[Data for this task]

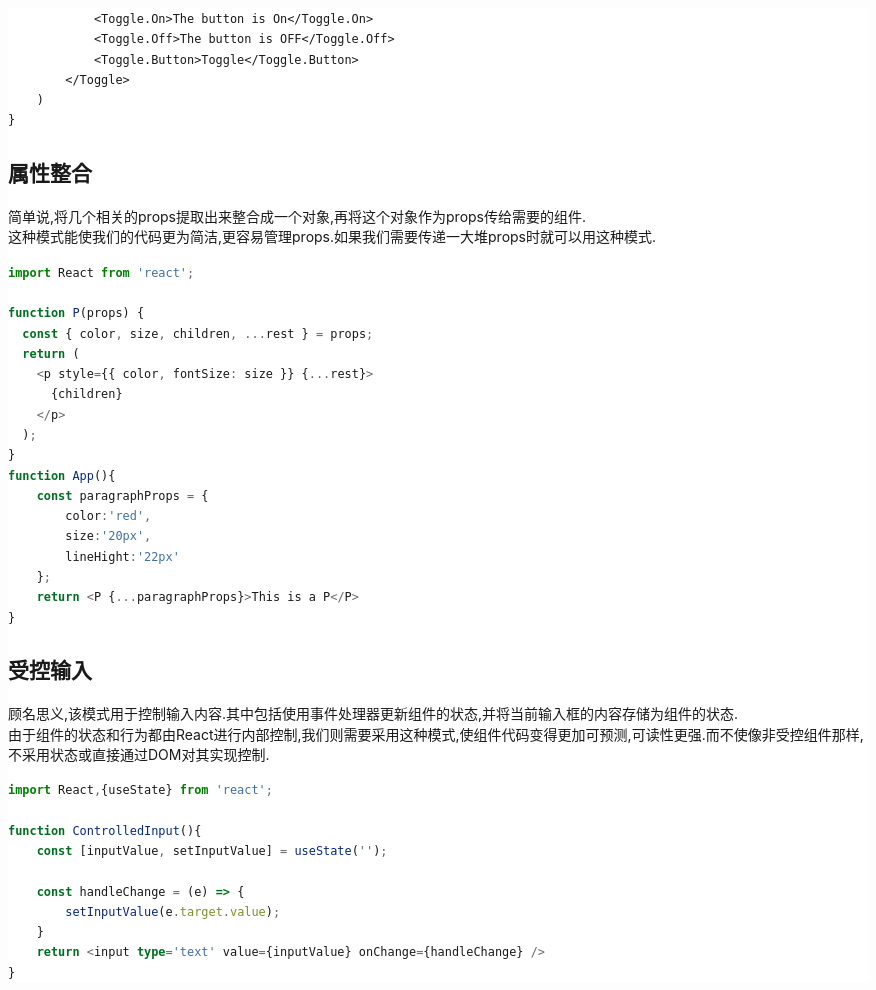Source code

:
 ```tsx
            <Toggle.On>The button is On</Toggle.On>
            <Toggle.Off>The button is OFF</Toggle.Off>
            <Toggle.Button>Toggle</Toggle.Button>
        </Toggle>
    )
}
```

## 属性整合
简单说,将几个相关的props提取出来整合成一个对象,再将这个对象作为props传给需要的组件.  
这种模式能使我们的代码更为简洁,更容易管理props.如果我们需要传递一大堆props时就可以用这种模式.
```ts
import React from 'react';

function P(props) {
  const { color, size, children, ...rest } = props;
  return (
    <p style={{ color, fontSize: size }} {...rest}>
      {children}
    </p>
  );
}
function App(){
    const paragraphProps = {
        color:'red',
        size:'20px',
        lineHight:'22px'
    };
    return <P {...paragraphProps}>This is a P</P>
}

```

## 受控输入
顾名思义,该模式用于控制输入内容.其中包括使用事件处理器更新组件的状态,并将当前输入框的内容存储为组件的状态.  
由于组件的状态和行为都由React进行内部控制,我们则需要采用这种模式,使组件代码变得更加可预测,可读性更强.而不使像非受控组件那样,不采用状态或直接通过DOM对其实现控制.  
```ts
import React,{useState} from 'react';

function ControlledInput(){
    const [inputValue, setInputValue] = useState('');

    const handleChange = (e) => {
        setInputValue(e.target.value);
    }
    return <input type='text' value={inputValue} onChange={handleChange} />
}

```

[/Data for this task]

**Problem to solve:** Wherever the word "children" appears in the entries above, copy that whole line.

**Answer section:**
  const { color, size, children, ...rest } = props;
      {children}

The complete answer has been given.